The words for ‘greed’ (fig. 4.1), for instance, rise markedly in the late Republic, he says, and attest increasing concern about the commercialisation of social exchange. Frequency is calculated as the percentage of an author’s total word use as drawn from the Packard Humanities Institute textual database of Latin authors. For example, of the 428 attestations of avaritia and cognates in the main authors, 135 are in Cicero but form only 0.01% of his usage, whereas Sallust’s 30 cases make his usage by far the highest of any Latin author at almost 0.07%. Latinists may feel this tells us more about Sallust than the late Republic. They may be suspicious too of the claim that a decline in the adverb liberaliter (fig. 5.1) as against a rise in the noun liberalitas (unsurprisingly peaking in the self-basting younger Pliny) show, on the etymological analogy of the Italian liberalmente, a change from attitude to performance.

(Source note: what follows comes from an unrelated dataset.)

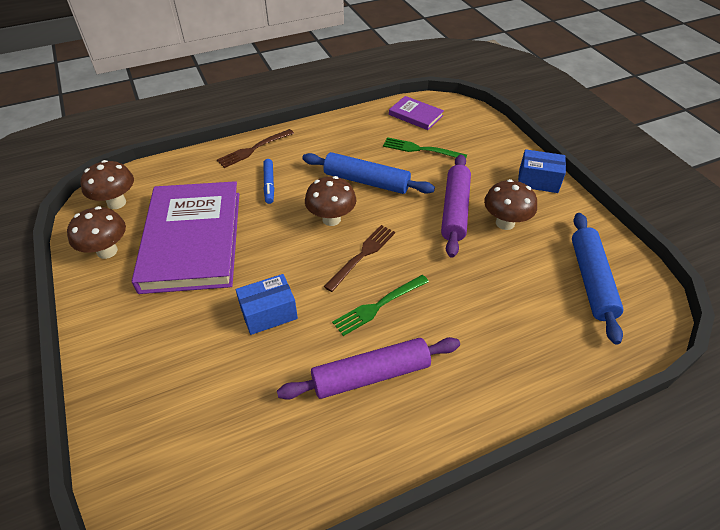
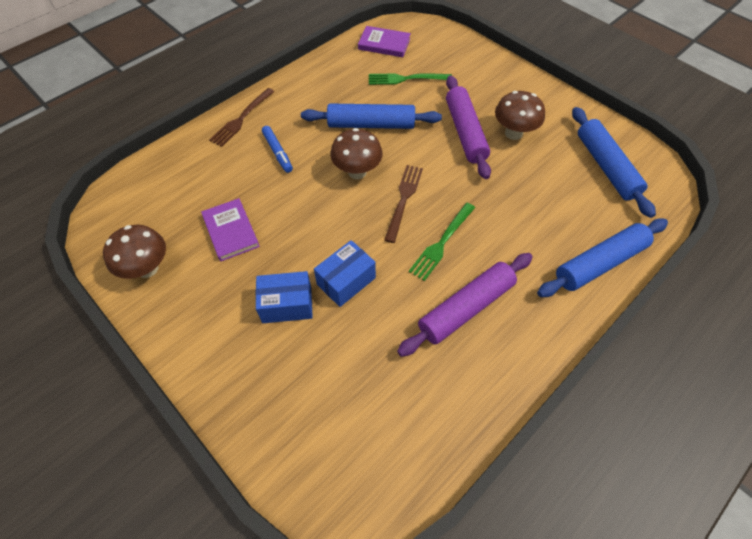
camera: 20 degrees left, 10 degrees up
(116, 203) = (127, 214): brown mushroom -> none
(192, 240) = (231, 231): purple book -> purple book, size x0.44
(537, 375) = (599, 263): none -> blue rolling pin
(538, 181) = (523, 85): blue box -> blue box (287, 305)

Given the small variation in the percentages of use, a statistician might wish to test the supposed trends for significance (R2 coefficient). The chapters on each period typically focus on a couple of authors, and take their assertions at face value. Historians may feel this book is more about elite literary discourse than Roman behaviour. The claim that lucrum (fig. 7.2) developed negative connotations in the late Republic ignores non-elite inscriptions and indeed Phaedrus (its peak user). C. baldly says he doesn’t like Bourdieu (social capital) and he doesn’t like Marx. All very well, but there are other ways (such as asymmetric reciprocity) of treating patronage, which C. flags here and there as crucial in Roman life, but never discusses. Indeed his whole treatment of the historical background is thin and cavalier, and the dozy OUP readers have left a treasure hunt of factual errors, such as (p.48) the Samnite envoys (c. 290 BC) finding the elder Cato boiling turnips (after their 100-year trip?).
Yes, Republican Rome became a more ‘commercialised’ society—see P. Kay, Rome’s Economic Revolution (2014)—but what we really want to know is how this, and also political change, affected patronage, the principal form of gift-giving throughout Roman society.